The last few years have regrettably made the phrase “Republican pollster” less a job title than a punch line. From the 2012 election, where many in the GOP were stunned by the Obama campaign’s victory, to the 2013 closer-than-expected Virginia gubernatorial race, all the way to the present, Republican polling as of late has been a much-maligned sector of the campaign-industrial complex, and not without reason.
This past week, prominent Republican pollster John McLaughlin came under fire for his firm’s polling that showed House Majority Leader Eric Cantor up by 34 points over his insurgent opponent, David Brat, in his Congressional primary in Virginia. Cantor and his team, assuming a relatively easy victory was imminent, were blindsided last Tuesday in a double-digit loss.

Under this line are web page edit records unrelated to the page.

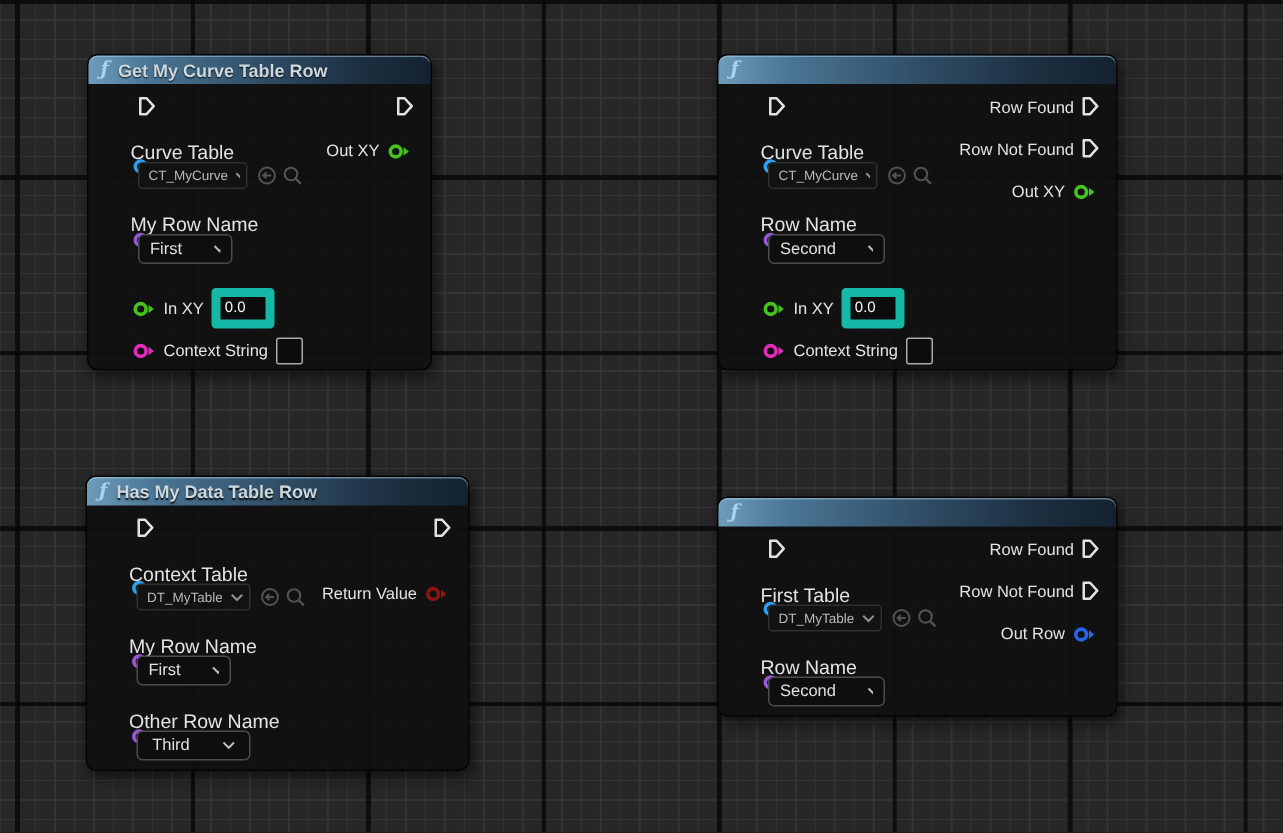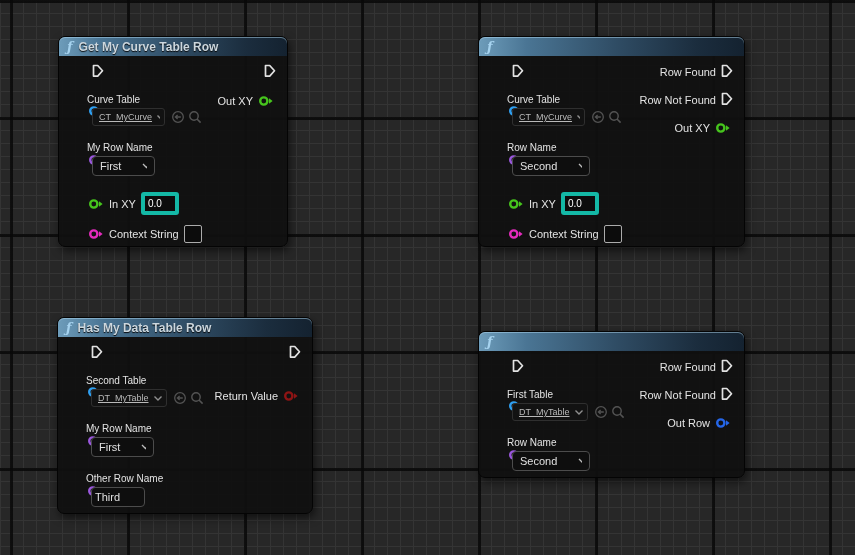--- a/index.html
+++ b/index.html
@@ -34,36 +34,36 @@
     font-family:"DejaVu Serif",serif;font-style:italic;font-weight:bold;
     color:#a6d3ef;font-size:13px;line-height:1;margin-top:-1px;
   }
   .node-title{
     color:#ccd7de;font-size:12px;font-weight:bold;
     text-shadow:0 1px 1px rgba(0,0,0,0.9);
     text-align:center;
   }
   .row{position:absolute;display:flex;align-items:center;gap:5px;padding-left:24px;}
   .pin-label{color:#e3e3e3;font-size:11px;white-space:nowrap;}
-  .sub-label{position:absolute;color:#e3e3e3;font-size:10px;white-space:nowrap;}
+  .sub-label{position:absolute;color:#e3e3e3;font-size:13px;white-space:nowrap;}
   .asset-dd{
     position:absolute;height:18px;box-sizing:border-box;
     background:#121212;border:1px solid #2f2f2f;border-radius:3px;
     display:flex;align-items:center;justify-content:space-between;
     padding:0 4px 0 6px;gap:4px;
   }
-  .asset-dd .val{color:#b9b9b9;font-size:9px;white-space:nowrap;text-decoration:underline;}
+  .asset-dd .val{color:#b9b9b9;font-size:9px;white-space:nowrap;}
   .name-dd{
     position:absolute;height:20px;box-sizing:border-box;
     background:#0e0e0e;border:1px solid #4c4c4c;border-radius:4px;
     display:flex;align-items:center;justify-content:center;gap:21px;padding:0 7px;
   }
   .name-dd .val{color:#e0e0e0;font-size:11px;white-space:nowrap;}
   .txt-input{
-    background:#0c0c0c;border:4px solid #14b8a6;border-radius:3px;
+    background:#0c0c0c;border:6px solid #14b8a6;border-radius:3px;
     color:#ffffff;font-size:10px;font-family:"Liberation Sans",sans-serif;
     width:24px;height:13px;padding:1px 3px;text-align:left;box-sizing:content-box;
   }
   .ctx-input{width:10px;height:14px;border-radius:2px;border:1px solid #ababab;}
   .icon-pair{position:absolute;display:flex;align-items:center;gap:3px;}
   svg{display:block;}
 </style>
 </head>
 <body>
 
@@ -255,21 +255,21 @@
       <svg width="12" height="15">
           <use href="#exec-pin-shape"></use>
         </svg>
     </div>
     <div class="row" style="right:11px;top:27px">
       <svg width="12" height="15">
           <use href="#exec-pin-shape"></use>
         </svg>
     </div>
 
-    <span class="sub-label" style="left:28px;top:57px">Second Table</span>
+    <span class="sub-label" style="left:28px;top:57px">Context Table</span>
     <div class="row" style="left:5px;top:68px">
       <svg width="16" height="12">
           <circle cx="5.8" cy="6" r="3.6" fill="none" stroke="#2f9ff0" stroke-width="2.4"></circle>
           <path d="M11,3.2 L14.6,6 L11,8.8 Z" fill="#2f9ff0"></path>
         </svg>
     </div>
     <div class="asset-dd" style="left:33px;top:71px;width:76px">
       <span class="val">DT_MyTable</span>
       <svg width="10" height="7">
           <path d="M1.5,1.5 L5,5 L8.5,1.5" fill="none" stroke="#8f8f8f" stroke-width="1.4"></path>
@@ -308,21 +308,21 @@
         </svg>
     </div>
 
     <span class="sub-label" style="left:28px;top:155px">Other Row Name</span>
     <div class="row" style="left:5px;top:167px">
       <svg width="16" height="12">
           <circle cx="5.8" cy="6" r="3.6" fill="none" stroke="#9a57dd" stroke-width="2.4"></circle>
           <path d="M11,3.2 L14.6,6 L11,8.8 Z" fill="#9a57dd"></path>
         </svg>
     </div>
-    <div class="name-dd" style="left:33px;top:169px;width:54px">
+    <div class="name-dd" style="left:33px;top:169px;width:76px">
       <span class="val">Third</span>
       <svg width="9" height="6">
           <path d="M1,1 L4.5,4.5 L8,1" fill="none" stroke="#bdbdbd" stroke-width="1.3"></path>
         </svg>
     </div>
   </div>
 
   <div class="node" style="left:478px;top:331px;width:267px;height:147px">
     <div class="node-header">
       <span class="fn-icon">ƒ</span>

While there’s definitely a need for accountability in terms of what campaign consultants are providing for their price tags, the piling-on of McLaughlin has been unseemly and dishearteningly personal. He is not the only pollster to get a race wrong, not by a long shot. For instance, in 2012, nonpartisan pollster Gallup whiffed and showed Romney ahead on Election Day nationwide. In 2013, most pollsters in the Virginia’s governor’s race underestimated just how close Virginia’s Republican Attorney General Ken Cuccinelli was in his bid to defeat Democrat Terry McAulliffe.
With fewer and fewer people picking up the phone to bother talking the pollsters in the first place, getting it right is hard.

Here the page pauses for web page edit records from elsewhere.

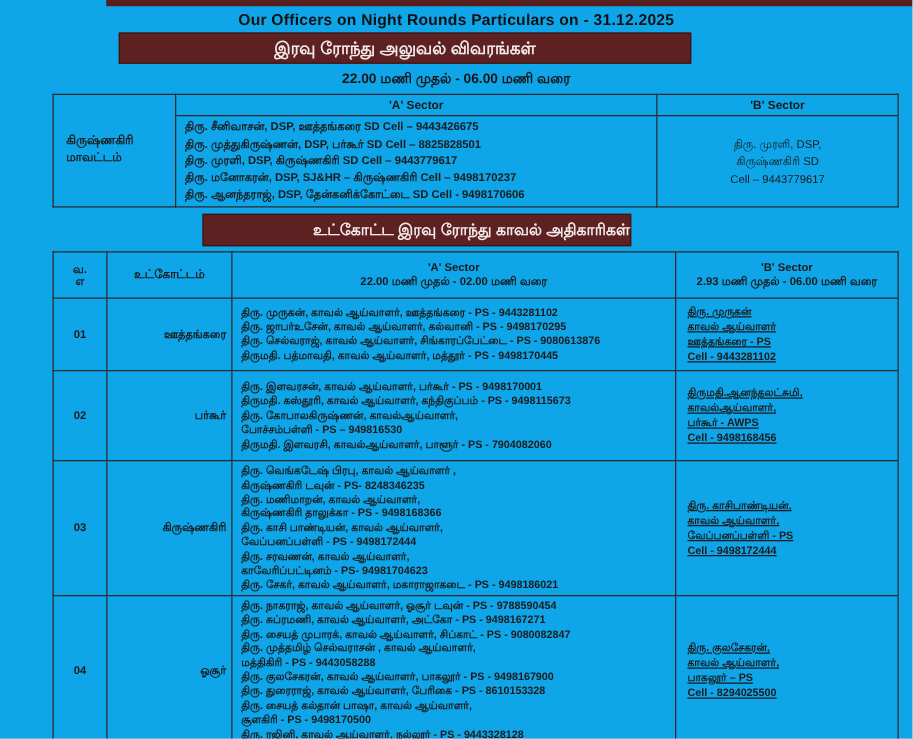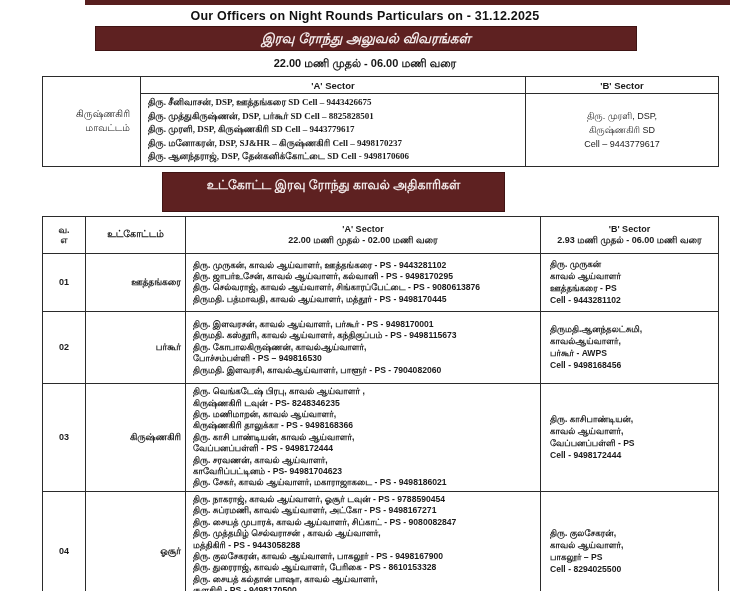--- a/index.html
+++ b/index.html
@@ -1,19 +1,19 @@
 <!DOCTYPE html>
 <html><head>
 <meta charset="utf-8">
 <style>
   html,body{margin:0;padding:0;background:#e9e9e9;}
   .page{
     position:relative;
     width:730px;height:591px;
-    background:#ffffff;
+    background:#0ea5e9;
     overflow:hidden;
     font-family:"Liberation Sans","DejaVu Sans",sans-serif;
     color:#1b1b1b;
   }
   .topbar{
     margin-left:85px;height:5px;background:#581f1f;
   }
   .doc-title{
     margin-top:4px;
     text-align:center;
@@ -21,49 +21,49 @@
     letter-spacing:.2px;
   }
   .banner{
     background:#5e2121;color:#f3eaea;
     font-weight:bold;text-align:center;
     border:1px solid #3f1414;
     box-sizing:border-box;
   }
   .banner1{
     margin-left:95px;margin-top:3px;
-    width:542px;height:25px;line-height:24px;font-size:13.5px;font-style:italic;
+    width:458px;height:25px;line-height:24px;font-size:13.5px;
   }
   .time-range{
     margin-top:6px;text-align:center;
     font-size:11px;font-weight:bold;color:#161616;
   }
   table{border-collapse:collapse;table-layout:fixed;}
   td{border:1.6px solid #2b2b2b;box-sizing:border-box;vertical-align:middle;}
   .t1{
     margin-left:42px;margin-top:5px;width:676px;
   }
   .t1 .th{
     height:17px;text-align:center;font-size:9.5px;font-weight:bold;padding:0;
   }
   .t1 .district{
-    text-align:right;font-size:9.5px;font-weight:normal;
+    text-align:left;font-size:9.5px;font-weight:bold;
     padding:0 10px;line-height:14px;
   }
   .t1 .alines{
     height:71px;padding:2px 4px 2px 7px;
-    font-size:9px;font-weight:bold;line-height:13.6px;font-family:Liberation Serif, serif;
+    font-size:9px;font-weight:bold;line-height:13.6px;
   }
   .t1 .blines{
     text-align:center;font-size:9px;font-weight:normal;line-height:14px;
     padding:2px 4px;
   }
   .banner2{
     margin-left:162px;margin-top:5px;
-    width:343px;height:40px;line-height:25px;font-size:12.5px;
+    width:343px;height:26px;line-height:25px;font-size:12.5px;text-align:right;
   }
   .t2{
     margin-left:42px;margin-top:4px;width:676px;
   }
   .t2 tr.head td{
     height:37px;text-align:center;font-weight:bold;padding:1px 2px;
   }
   .t2 .serial-h{font-size:9px;line-height:10px;}
   .t2 .subdiv-h{font-size:9.5px;}
   .t2 .sect-h{font-size:9px;line-height:11px;}
@@ -74,20 +74,21 @@
     text-align:right;font-size:9px;font-weight:bold;padding:0 4px;font-family:Liberation Mono, monospace;
   }
   .t2 .acell{
     padding:2px 3px 2px 7px;
     font-size:8.6px;font-weight:bold;line-height:11.4px;
   }
   .t2 .bcell{
     padding:2px 3px 2px 9px;
     font-size:8.6px;font-weight:bold;line-height:12px;
     vertical-align:middle;
+    text-decoration:underline;
   }
   .r1{height:58px;} .r2{height:72px;} .r3{height:108px;} .r4{height:114px;}
 </style>
 </head>
 <body>
 
 <div class="page">
 
   <div class="topbar"></div>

But for a movement that has been caught off-guard by multiple election outcomes lately, the singular and personal focus on tearing down one consultant misses that this is a pattern. The more important question for Republicans to ask: Do we really know how to decide who is and isn’t a “likely voter”?

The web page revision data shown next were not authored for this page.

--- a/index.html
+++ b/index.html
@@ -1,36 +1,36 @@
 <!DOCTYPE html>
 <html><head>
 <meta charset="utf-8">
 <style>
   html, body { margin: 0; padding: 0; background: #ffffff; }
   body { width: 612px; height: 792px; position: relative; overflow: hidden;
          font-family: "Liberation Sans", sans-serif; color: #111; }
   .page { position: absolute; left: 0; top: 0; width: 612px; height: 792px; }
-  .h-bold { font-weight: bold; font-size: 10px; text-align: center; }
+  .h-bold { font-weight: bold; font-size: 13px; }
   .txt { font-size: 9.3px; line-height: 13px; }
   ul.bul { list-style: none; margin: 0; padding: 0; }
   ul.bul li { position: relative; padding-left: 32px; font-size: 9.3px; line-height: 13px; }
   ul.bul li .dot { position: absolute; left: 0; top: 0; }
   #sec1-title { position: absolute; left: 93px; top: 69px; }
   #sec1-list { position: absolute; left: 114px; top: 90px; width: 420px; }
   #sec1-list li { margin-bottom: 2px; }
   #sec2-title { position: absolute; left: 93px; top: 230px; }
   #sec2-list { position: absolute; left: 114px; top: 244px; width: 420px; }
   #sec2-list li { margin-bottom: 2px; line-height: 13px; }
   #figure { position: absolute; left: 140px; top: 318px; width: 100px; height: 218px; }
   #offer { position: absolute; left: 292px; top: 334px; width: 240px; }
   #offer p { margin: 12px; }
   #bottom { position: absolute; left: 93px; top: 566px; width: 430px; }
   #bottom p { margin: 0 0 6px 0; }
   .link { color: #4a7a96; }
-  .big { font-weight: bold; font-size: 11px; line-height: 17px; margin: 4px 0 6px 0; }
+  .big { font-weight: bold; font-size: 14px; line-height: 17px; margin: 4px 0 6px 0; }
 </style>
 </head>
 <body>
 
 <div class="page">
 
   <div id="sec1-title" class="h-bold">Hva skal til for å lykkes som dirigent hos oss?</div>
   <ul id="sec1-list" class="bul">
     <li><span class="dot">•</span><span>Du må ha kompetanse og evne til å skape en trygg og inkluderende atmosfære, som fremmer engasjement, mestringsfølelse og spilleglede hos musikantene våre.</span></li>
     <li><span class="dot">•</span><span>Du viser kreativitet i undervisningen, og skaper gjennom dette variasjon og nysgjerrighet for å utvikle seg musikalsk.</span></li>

The way many pollsters do their research has been to call people off of a list of registered voters, calling only those who typically vote in elections like the one in question. (Pollsters define “typically” however they want.) If you’re an irregular or infrequent voter, you’re not getting called, on the assumption that you’re probably not going to hike out to your polling place this particular time if you never really have before. Apparently, both the McLaughlin poll as well as the other major public poll in the Cantor race used such a methodology, screening out “non-likely voters” on the front end.
The reason pollsters do this makes sense. Asking voters to tell you how likely they are to vote is a dangerous proposition, given that voters’ stated intentions don’t always match up with what they do. Yet using vote history alone to decide who is or isn’t a “likely voter” may have been the fatal flaw in the research.
Cantor hadn’t faced a primary opponent in 2008 or 2010, so there wasn’t a lot of voting history to draw on there. In 2012, around 33,000 people turned out for the GOP presidential primary in Cantor’s district, and around 47,000 people turned out in that year’s congressional primary, which was not strongly contested and in which Cantor cruised to victory.
This year? More than 65,000 votes were cast. If you were only calling people who had an established history of voting in Republican primaries in that district, you were missing tons of potential voters.
So if we know that our “likely voter” screens are a problem, that people aren’t great about assessing their own likelihood to vote, that looking at voting history in isolation can lead us to miss out when the electorate has completely changed, what is there to do?
The reality is that the electorate is changing. In 2012, many Republicans thought there was no way that turnout among groups like African-Americans or the young could possibly keep pace with 2008. They were wrong. The remarkably effective turnout machine of the Obama campaign proved they could continue to create the electorate they needed to win. And without a clear, evidence-based model for who is and isn’t likely to vote, new research suggests the ups and downs you see in your polling might just be sampling bias (PDF) rather than real movement of opinion.
In the 2013 race for governor in Virginia, one pollster did get a tough race right on the money—Democratic pollster Geoff Garin. He used previous vote history as just one of a variety of factors, built on sophisticated modeling, to assess someone’s likelihood of voting. Or take Harry Reid’s pollster Mark Mellman, who has said that he is less concerned with identifying if individuals are or aren’t “likely voters” but instead focuses on figuring out what the “likely electorate” will be and building his samples accordingly. In interviews this week, McLaughlin noted that “polls don’t predict turnout,” but with the use of good modeling and smarter analytics, it seems top Democrats might disagree.
This isn’t just about one political consultant or one high-profile miss. This is about the future of polling, analytics, and what we can (and can’t) know about the people who might cast votes. If polling data are supposed to tell us the story of what’s going on in an election, we need to make sure that story isn’t just a fairy tale.